[YOUR INSTRUCTIONS]: Give back every record word for word, keeping the pictures out.

[AVAILABLE RECORDS]:

[Start of section]

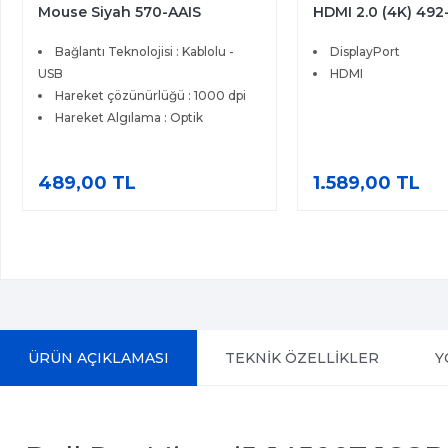
HDMI 2.0 (4K) 492-BBXU
USB Klavye
DisplayPort
Bağlantı Şekli : Kabl
HDMI
Numerik Tuş : Var
Aydınlatma : Yok
Mekanik : Yok
Dil : Türkçe Q
1.589,00 TL
679,00 TL
ÜRÜN AÇIKLAMASI
TEKNİK ÖZELLİKLER
Y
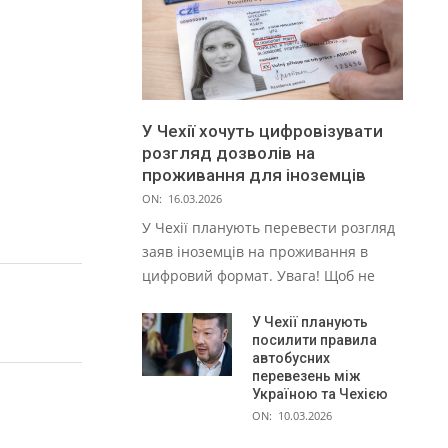
У Чехії хочуть цифровізувати
розгляд дозволів на
проживання для іноземців
ON:
16.03.2026
У Чехії планують перевести розгляд
заяв іноземців на проживання в
цифровий формат. Увага! Щоб не
У Чехії планують
посилити правила
автобусних
перевезень між
Україною та Чехією
ON:
10.03.2026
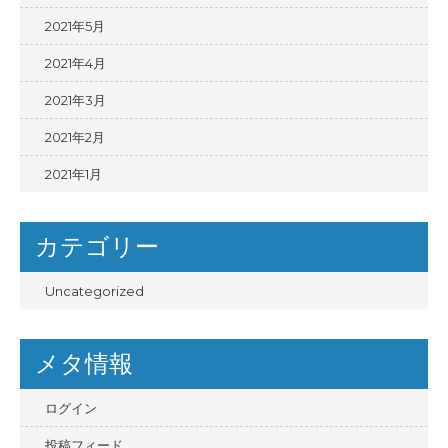
2021年5月
2021年4月
2021年3月
2021年2月
2021年1月
カテゴリー
Uncategorized
メタ情報
ログイン
投稿フィード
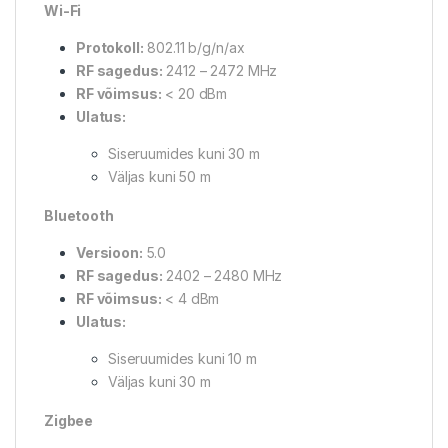
Wi-Fi
Protokoll:
802.11 b/g/n/ax
RF sagedus:
2412 – 2472 MHz
RF võimsus:
< 20 dBm
Ulatus:
Siseruumides kuni 30 m
Väljas kuni 50 m
Bluetooth
Versioon:
5.0
RF sagedus:
2402 – 2480 MHz
RF võimsus:
< 4 dBm
Ulatus:
Siseruumides kuni 10 m
Väljas kuni 30 m
Zigbee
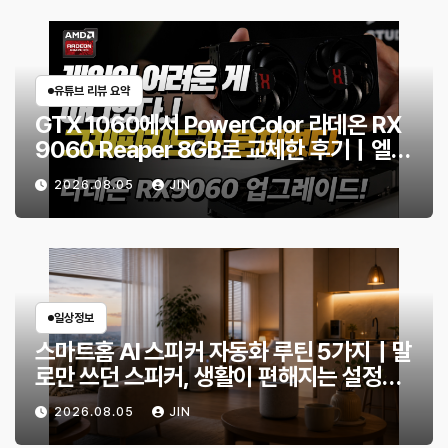
유튜브 리뷰 요약
GTX 1060에서 PowerColor 라데온 RX
9060 Reaper 8GB로 교체한 후기｜엘든
링·몬스터 헌터 와일즈 체감 변화
2026.08.05
JIN
일상정보
스마트홈 AI 스피커 자동화 루틴 5가지｜말
로만 쓰던 스피커, 생활이 편해지는 설정
은?
2026.08.05
JIN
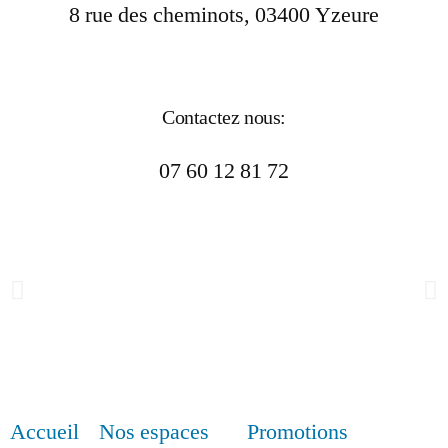
8 rue des cheminots, 03400 Yzeure
Contactez nous:
07 60 12 81 72
Accueil
Nos espaces
Promotions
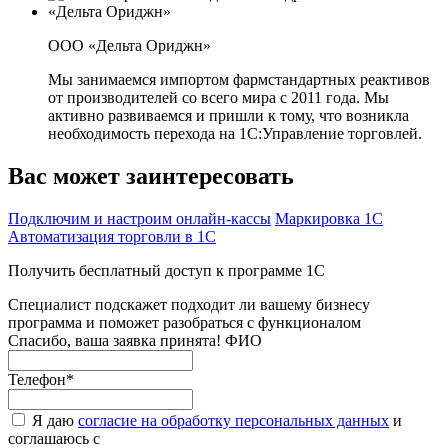
ООО «Дельта Ориджн»
Мы занимаемся импортом фармстандартных реактивов
от производителей со всего мира с 2011 года. Мы
активно развиваемся и пришли к тому, что возникла
необходимость перехода на 1С:Управление торговлей.
Вас может заинтересовать
Подключим и настроим онлайн-кассы
Маркировка 1С
Автоматизация торговли в 1С
Получить бесплатный доступ к программе 1С
Специалист подскажет подходит ли вашему бизнесу
программа и поможет разобраться с функционалом
Спасибо, ваша заявка принята!
ФИО
Телефон
*
Я даю
согласие на обработку персональных данных
и
соглашаюсь с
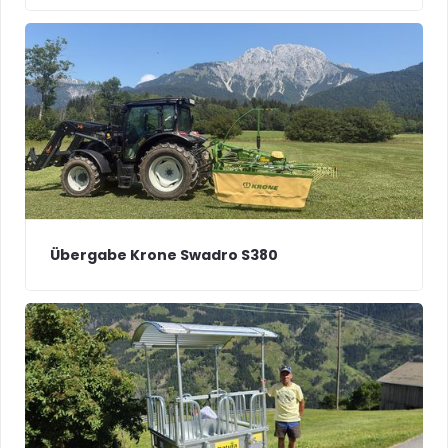
Übergabe Krone Swadro S380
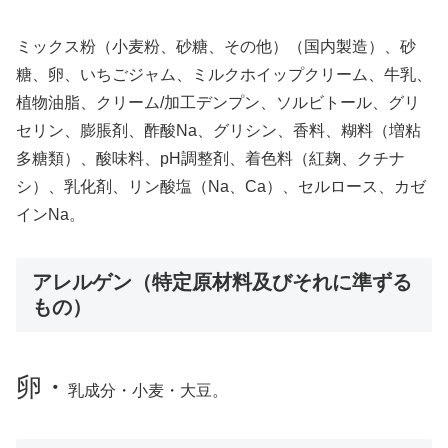
ミックス粉（小麦粉、砂糖、その他）（国内製造）、砂
糖、卵、いちごジャム、ミルクホイップクリーム、牛乳、
植物油脂、クリーム/加工デンプン、ソルビトール、グリ
セリン、膨脹剤、酢酸Na、グリシン、香料、糊料（増粘
多糖類）、酸味料、pH調整剤、着色料（紅麹、クチナ
シ）、乳化剤、リン酸塩（Na、Ca）、セルロース、カゼ
インNa。
アレルゲン（特定原材料及びそれに準ずる
もの）
卵・
乳成分・小麦・大豆。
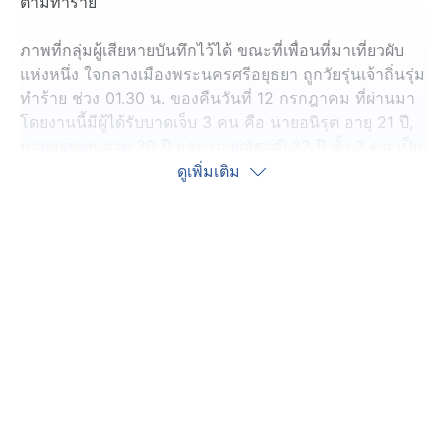
ตามทำร้าย
ภาพที่กลุ่มผู้เสียหายบันทึกไว้ได้ ขณะที่เพื่อนที่มาเที่ยวผับ
แห่งหนึ่ง ใจกลางเมืองพระนครศรีอยุธยา ถูกวัยรุ่นเจ้าถิ่นรุ่ม
ทำร้าย ช่วง 01.30 น. ของคืนวันที่ 12 กรกฎาคม ที่ผ่านมา
โดยงานนี้มีผู้ได้รับบาดเจ็บ 3 คน คือ นายอนิรุต อายุ 21 ปี,
นายสรยุทธ อายุ 20 ปี และ นายณัฐวุฒิ 22 ปี ทั้ง 3 คน เป็น
พี่น้องคลานตามกันมา ทั้งหมดได้รับบาดเจ็บจากการถูก
ดูเพิ่มเติม
ทำร้าย มีหนึ่งคนอาการสาหัสต้องนอนรักษาตัวที่โรง
พยาบาล และมีช่วงหนึ่งที่กลุ่มผู้ก่อเหตุ เดินมาหาคนที่ถ่าย
คลิปวิดีโอ พร้อมกับข่มขู่ให้ลบคลิป แต่ฝั่งคนถ่ายคลิปฯ ไม่
ยอม และคลิปวิดีโอก็ตัดไป
ผู้เสียหาย เล่าว่า 3 พี่น้องที่บาดเจ็บชวนกันไปเที่ยวผับใน
เมืองกับเพื่อนรวม 5 คน ช่วง 21.00 น. เข้าไปก็สนุกสนาน
ตามประสาคนเที่ยวผับ
โดยกลุ่มผู้เสียหาย ได้โต๊ะกลางร้าน ส่วนกลุ่มผู้ก่อเหตุอยู่โต๊ะ
หน้าห้องน้ำ จังหวะมีเรื่องคือ กลุ่มผู้เสียหายเดินไปเข้า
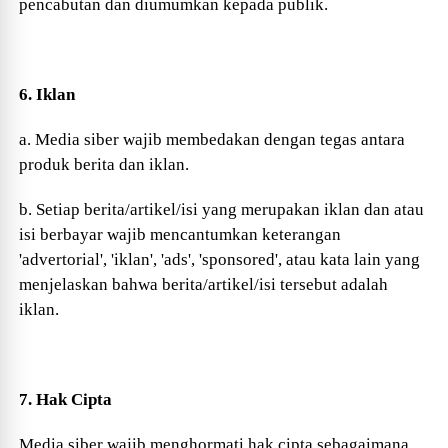
pencabutan dan diumumkan kepada publik.
6. Iklan
a. Media siber wajib membedakan dengan tegas antara
produk berita dan iklan.
b. Setiap berita/artikel/isi yang merupakan iklan dan atau
isi berbayar wajib mencantumkan keterangan
'advertorial', 'iklan', 'ads', 'sponsored', atau kata lain yang
menjelaskan bahwa berita/artikel/isi tersebut adalah
iklan.
7. Hak Cipta
Media siber wajib menghormati hak cipta sebagaimana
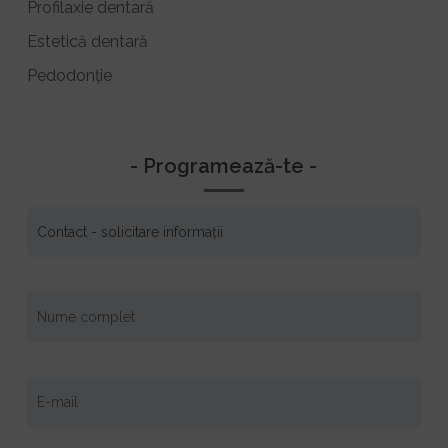
Profilaxie dentară
Estetică dentară
Pedodonție
- Programează-te -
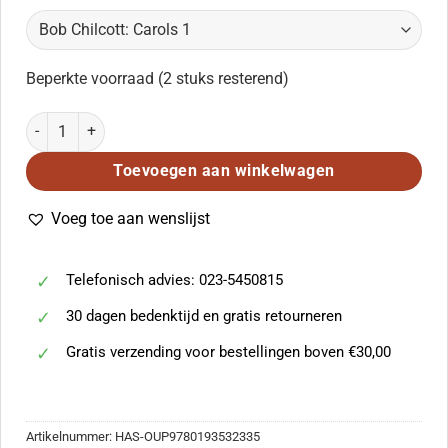
Beperkte voorraad (2 stuks resterend)
Bob Chilcott: Carols 1 aantal
Toevoegen aan winkelwagen
Voeg toe aan wenslijst
Telefonisch advies: 023-5450815
30 dagen bedenktijd en gratis retourneren
Gratis verzending voor bestellingen boven €30,00
Artikelnummer:
HAS-OUP9780193532335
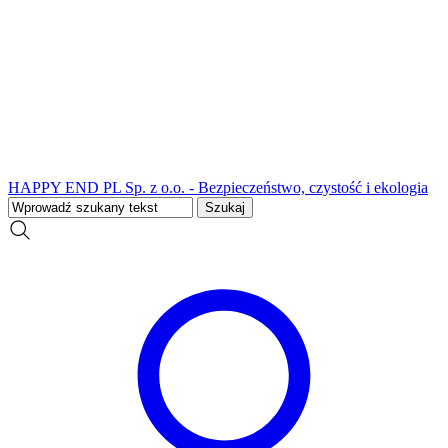
HAPPY END PL Sp. z o.o. - Bezpieczeństwo, czystość i ekologia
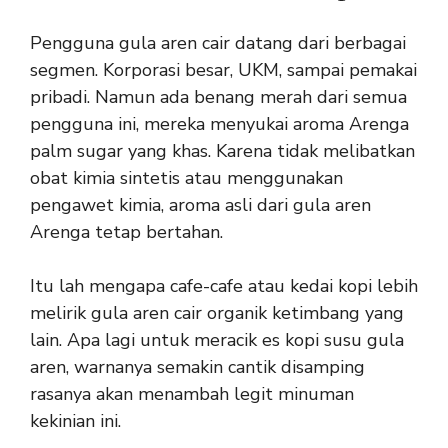
Pengguna gula aren cair datang dari berbagai
segmen. Korporasi besar, UKM, sampai pemakai
pribadi. Namun ada benang merah dari semua
pengguna ini, mereka menyukai aroma Arenga
palm sugar yang khas. Karena tidak melibatkan
obat kimia sintetis atau menggunakan
pengawet kimia, aroma asli dari gula aren
Arenga tetap bertahan.
Itu lah mengapa cafe-cafe atau kedai kopi lebih
melirik gula aren cair organik ketimbang yang
lain. Apa lagi untuk meracik es kopi susu gula
aren, warnanya semakin cantik disamping
rasanya akan menambah legit minuman
kekinian ini.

[End of section]

[SOLUTION TO THIS EXERCISE]:
HDMI 2.0 (4K) 492-BBXU
USB Klavye
DisplayPort
Bağlantı Şekli : Kabl
HDMI
Numerik Tuş : Var
Aydınlatma : Yok
Mekanik : Yok
Dil : Türkçe Q
1.589,00 TL
679,00 TL
ÜRÜN AÇIKLAMASI
TEKNİK ÖZELLİKLER
Y
У Чехії хочуть цифровізувати
розгляд дозволів на
проживання для іноземців
ON:
16.03.2026
У Чехії планують перевести розгляд
заяв іноземців на проживання в
цифровий формат. Увага! Щоб не
У Чехії планують
посилити правила
автобусних
перевезень між
Україною та Чехією
ON:
10.03.2026
2021年5月
2021年4月
2021年3月
2021年2月
2021年1月
カテゴリー
Uncategorized
メタ情報
ログイン
投稿フィード
Wi-Fi
Protokoll:
802.11 b/g/n/ax
RF sagedus:
2412 – 2472 MHz
RF võimsus:
< 20 dBm
Ulatus:
Siseruumides kuni 30 m
Väljas kuni 50 m
Bluetooth
Versioon:
5.0
RF sagedus:
2402 – 2480 MHz
RF võimsus:
< 4 dBm
Ulatus:
Siseruumides kuni 10 m
Väljas kuni 30 m
Zigbee
유튜브 리뷰 요약
GTX 1060에서 PowerColor 라데온 RX
9060 Reaper 8GB로 교체한 후기｜엘든
링·몬스터 헌터 와일즈 체감 변화
2026.08.05
JIN
일상정보
스마트홈 AI 스피커 자동화 루틴 5가지｜말
로만 쓰던 스피커, 생활이 편해지는 설정
은?
2026.08.05
JIN
8 rue des cheminots, 03400 Yzeure
Contactez nous:
07 60 12 81 72
Accueil
Nos espaces
Promotions
ООО «Дельта Ориджн»
Мы занимаемся импортом фармстандартных реактивов
от производителей со всего мира с 2011 года. Мы
активно развиваемся и пришли к тому, что возникла
необходимость перехода на 1С:Управление торговлей.
Вас может заинтересовать
Подключим и настроим онлайн-кассы
Маркировка 1С
Автоматизация торговли в 1С
Получить бесплатный доступ к программе 1С
Специалист подскажет подходит ли вашему бизнесу
программа и поможет разобраться с функционалом
Спасибо, ваша заявка принята!
ФИО
Телефон
*
Я даю
согласие на обработку персональных данных
и
соглашаюсь с
Übergabe Krone Swadro S380
ミックス粉（小麦粉、砂糖、その他）（国内製造）、砂
糖、卵、いちごジャム、ミルクホイップクリーム、牛乳、
植物油脂、クリーム/加工デンプン、ソルビトール、グリ
セリン、膨脹剤、酢酸Na、グリシン、香料、糊料（増粘
多糖類）、酸味料、pH調整剤、着色料（紅麹、クチナ
シ）、乳化剤、リン酸塩（Na、Ca）、セルロース、カゼ
インNa。
アレルゲン（特定原材料及びそれに準ずる
もの）
卵・
乳成分・小麦・大豆。
ตามทำร้าย
ภาพที่กลุ่มผู้เสียหายบันทึกไว้ได้ ขณะที่เพื่อนที่มาเที่ยวผับ
แห่งหนึ่ง ใจกลางเมืองพระนครศรีอยุธยา ถูกวัยรุ่นเจ้าถิ่นรุ่ม
ทำร้าย ช่วง 01.30 น. ของคืนวันที่ 12 กรกฎาคม ที่ผ่านมา
โดยงานนี้มีผู้ได้รับบาดเจ็บ 3 คน คือ นายอนิรุต อายุ 21 ปี,
นายสรยุทธ อายุ 20 ปี และ นายณัฐวุฒิ 22 ปี ทั้ง 3 คน เป็น
พี่น้องคลานตามกันมา ทั้งหมดได้รับบาดเจ็บจากการถูก
ดูเพิ่มเติม
ทำร้าย มีหนึ่งคนอาการสาหัสต้องนอนรักษาตัวที่โรง
พยาบาล และมีช่วงหนึ่งที่กลุ่มผู้ก่อเหตุ เดินมาหาคนที่ถ่าย
คลิปวิดีโอ พร้อมกับข่มขู่ให้ลบคลิป แต่ฝั่งคนถ่ายคลิปฯ ไม่
ยอม และคลิปวิดีโอก็ตัดไป
ผู้เสียหาย เล่าว่า 3 พี่น้องที่บาดเจ็บชวนกันไปเที่ยวผับใน
เมืองกับเพื่อนรวม 5 คน ช่วง 21.00 น. เข้าไปก็สนุกสนาน
ตามประสาคนเที่ยวผับ
โดยกลุ่มผู้เสียหาย ได้โต๊ะกลางร้าน ส่วนกลุ่มผู้ก่อเหตุอยู่โต๊ะ
หน้าห้องน้ำ จังหวะมีเรื่องคือ กลุ่มผู้เสียหายเดินไปเข้า
pencabutan dan diumumkan kepada publik.
6. Iklan
a. Media siber wajib membedakan dengan tegas antara
produk berita dan iklan.
b. Setiap berita/artikel/isi yang merupakan iklan dan atau
isi berbayar wajib mencantumkan keterangan
'advertorial', 'iklan', 'ads', 'sponsored', atau kata lain yang
menjelaskan bahwa berita/artikel/isi tersebut adalah
iklan.
7. Hak Cipta
Media siber wajib menghormati hak cipta sebagaimana
Profilaxie dentară
Estetică dentară
Pedodonție
- Programează-te -
Beperkte voorraad (2 stuks resterend)
Bob Chilcott: Carols 1 aantal
Toevoegen aan winkelwagen
Voeg toe aan wenslijst
Telefonisch advies: 023-5450815
30 dagen bedenktijd en gratis retourneren
Gratis verzending voor bestellingen boven €30,00
Artikelnummer:
HAS-OUP9780193532335
HAPPY END PL Sp. z o.o. - Bezpieczeństwo, czystość i ekologia
Pengguna gula aren cair datang dari berbagai
segmen. Korporasi besar, UKM, sampai pemakai
pribadi. Namun ada benang merah dari semua
pengguna ini, mereka menyukai aroma Arenga
palm sugar yang khas. Karena tidak melibatkan
obat kimia sintetis atau menggunakan
pengawet kimia, aroma asli dari gula aren
Arenga tetap bertahan.
Itu lah mengapa cafe-cafe atau kedai kopi lebih
melirik gula aren cair organik ketimbang yang
lain. Apa lagi untuk meracik es kopi susu gula
aren, warnanya semakin cantik disamping
rasanya akan menambah legit minuman
kekinian ini.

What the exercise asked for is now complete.